Sampai suatu ketika, longsoran salju besar menerjang dan menyeret mereka. Nyawa serasa melayang. Setelah selamat, tim berkumpul dan berdiskusi panjang di tengah badai dingin. Keputusan pahit pun diambil: mereka harus mundur.
“Kami putuskan untuk saat ini gagal. Tapi tahun depan harus kembali lagi dan berhasil,” ujar Harry.
Sekembalinya ke Indonesia, banyak yang menganggap mereka gagal karena tidak kompak. Namun justru sebaliknya—mereka makin solid. Harry dan timnya berlatih lebih keras. Mereka mendatangi berbagai tebing di Indonesia, bahkan berlatih membawa kayu di hutan untuk memperkuat fisik dan kebersamaan.
Setahun kemudian, 1986, mereka kembali ke Eiger. Tim dan sponsor masih sama, semangat pun tetap menyala. Dengan pengalaman dan tekad yang lebih matang, mereka kembali menapaki jalur utara yang ganas itu.
Kali ini, keberuntungan berpihak. Walaupun Mamay Salim harus berhenti karena sakit, Harry berhasil menuntaskan pendakian legendaris itu. Ia menjadi orang Indonesia pertama yang menjejakkan kaki di puncak Eiger melalui jalur utara.
Berita keberhasilan itu tersiar luas di tanah air. Ida, istri Harry yang berprofesi sebagai jurnalis, menulis kisah tersebut hingga menjadi perbincangan nasional. Nama Harry pun melejit menjadi simbol ketangguhan dan inspirasi generasi muda.
Sejak saat itu, panjat tebing di Indonesia berkembang pesat. Banyak pemuda terinspirasi mengikuti jejaknya. Gunung Eiger pun menjadi nama yang akrab di telinga pecinta alam negeri ini.
Atas prestasinya, Harry menerima penghargaan dari Gubernur Jawa Barat saat itu, Yogi S.M. Namun bagi Harry, penghargaan bukanlah tujuan akhir. Yang ia cari hanyalah kepuasan batin saat menatap tebing dan mendengar desir angin di ketinggian.
Kini, di usianya yang telah menginjak 70 tahun, Harry masih setia pada tebing. Ia memang tak lagi mengejar ekspedisi, tapi tetap aktif memanjat—biasanya untuk misi kemanusiaan, seperti penyelamatan korban di alam terbuka.

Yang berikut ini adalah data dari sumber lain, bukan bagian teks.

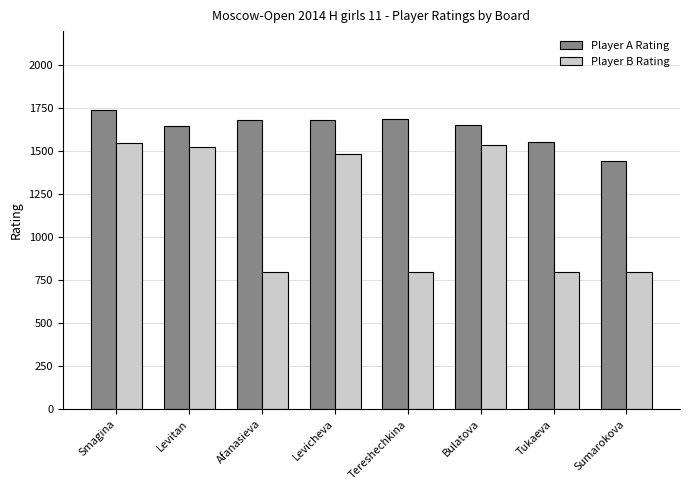

What is the difference between the maximum and minimum values in the Player A Rating series?

297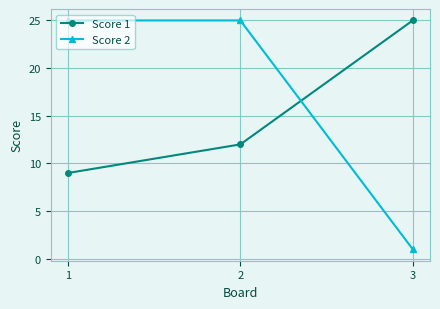

Reading left to right, transcribe all the data shown in this chart.

Score 1: 1=9	2=12	3=25
Score 2: 1=25	2=25	3=1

Pria yang dulu merasa kesepian di Citatah itu kini menjadi legenda. Ia tak pernah benar-benar berhenti memanjat, seolah nadinya menolak tua. Bagi Harry Suliztiarto, hidup adalah soal menatap tebing, menggenggam batu, dan terus mendaki—sampai Tuhan sendiri yang memintanya berhenti.